Relax, it will probably only be a conversation to remind you of the policy.  State your reasons, and offer solid solutions to prevent futre recurrences.


----------



## MrT (Jun 26, 2022)

First time will most likely be a verbal conversation and you won't be in any real trouble.  We do have a compliance binder that you will probably have to sign but that is normal and isn't something to be concerned about.


----------



## Far from newbie (Jun 26, 2022)

Do not worry. 
 True, you are NOT supposed to work over 6hours (5 in some states) without punching out for a meal break.
Yet, I have never known anyone get fired for a first offense.  It does happen, far too often.
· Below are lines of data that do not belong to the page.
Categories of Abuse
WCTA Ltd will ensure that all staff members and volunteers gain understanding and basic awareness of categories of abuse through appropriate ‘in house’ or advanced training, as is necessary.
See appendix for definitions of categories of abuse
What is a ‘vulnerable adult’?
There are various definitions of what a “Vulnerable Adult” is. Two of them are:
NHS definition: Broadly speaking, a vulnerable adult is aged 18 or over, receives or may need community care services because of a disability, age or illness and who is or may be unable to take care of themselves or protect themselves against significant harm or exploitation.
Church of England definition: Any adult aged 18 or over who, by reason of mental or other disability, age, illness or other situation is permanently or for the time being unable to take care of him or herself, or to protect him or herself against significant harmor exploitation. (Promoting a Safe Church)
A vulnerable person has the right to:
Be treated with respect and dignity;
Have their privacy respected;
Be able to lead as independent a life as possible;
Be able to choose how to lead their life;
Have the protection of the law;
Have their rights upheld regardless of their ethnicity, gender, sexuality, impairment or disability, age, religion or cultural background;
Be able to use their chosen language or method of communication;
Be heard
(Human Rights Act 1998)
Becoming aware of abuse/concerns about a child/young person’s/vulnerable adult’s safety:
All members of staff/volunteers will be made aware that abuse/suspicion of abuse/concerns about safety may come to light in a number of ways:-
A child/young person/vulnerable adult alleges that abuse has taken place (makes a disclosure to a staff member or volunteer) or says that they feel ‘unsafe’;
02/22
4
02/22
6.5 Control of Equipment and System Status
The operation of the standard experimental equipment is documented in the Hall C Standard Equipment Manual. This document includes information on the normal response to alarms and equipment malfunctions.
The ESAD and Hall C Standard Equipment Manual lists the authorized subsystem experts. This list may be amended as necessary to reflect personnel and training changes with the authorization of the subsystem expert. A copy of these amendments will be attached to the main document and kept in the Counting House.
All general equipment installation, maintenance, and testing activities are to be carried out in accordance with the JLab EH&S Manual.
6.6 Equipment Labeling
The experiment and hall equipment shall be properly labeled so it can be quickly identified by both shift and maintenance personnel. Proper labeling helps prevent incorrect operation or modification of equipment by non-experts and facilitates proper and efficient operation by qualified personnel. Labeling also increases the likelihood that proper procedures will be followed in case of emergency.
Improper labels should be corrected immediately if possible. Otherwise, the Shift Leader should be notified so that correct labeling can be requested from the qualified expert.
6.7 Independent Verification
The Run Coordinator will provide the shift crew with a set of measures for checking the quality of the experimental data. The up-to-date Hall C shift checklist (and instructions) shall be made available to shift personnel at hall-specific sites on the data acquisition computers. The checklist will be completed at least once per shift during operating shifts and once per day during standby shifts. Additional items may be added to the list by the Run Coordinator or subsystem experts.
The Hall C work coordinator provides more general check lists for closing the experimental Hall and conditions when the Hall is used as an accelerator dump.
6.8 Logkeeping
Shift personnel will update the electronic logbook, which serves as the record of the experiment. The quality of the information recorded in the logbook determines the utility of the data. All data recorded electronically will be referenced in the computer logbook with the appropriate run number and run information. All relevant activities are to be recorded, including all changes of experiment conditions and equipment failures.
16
help yourself in the future:  when you punch in, add 6 and try hard to punch out before then.
5:57 + 6 (few minutes sooner than 6 hours later)keep in mind you should  try to punch out by 11:55, the latest.

if it happens again you may have to set your phone or zebra alarm to warn you To avoid a 3rd time.


----------



## dannyy315 (Jun 27, 2022)

And whatever you do, don't do a punch correction to try to fix it. In all honesty, your TL shares some of the blame because they get alerts on their Zebra when team members are approaching 6 hours, they should've given you a heads up over the walkie since you're new.


----------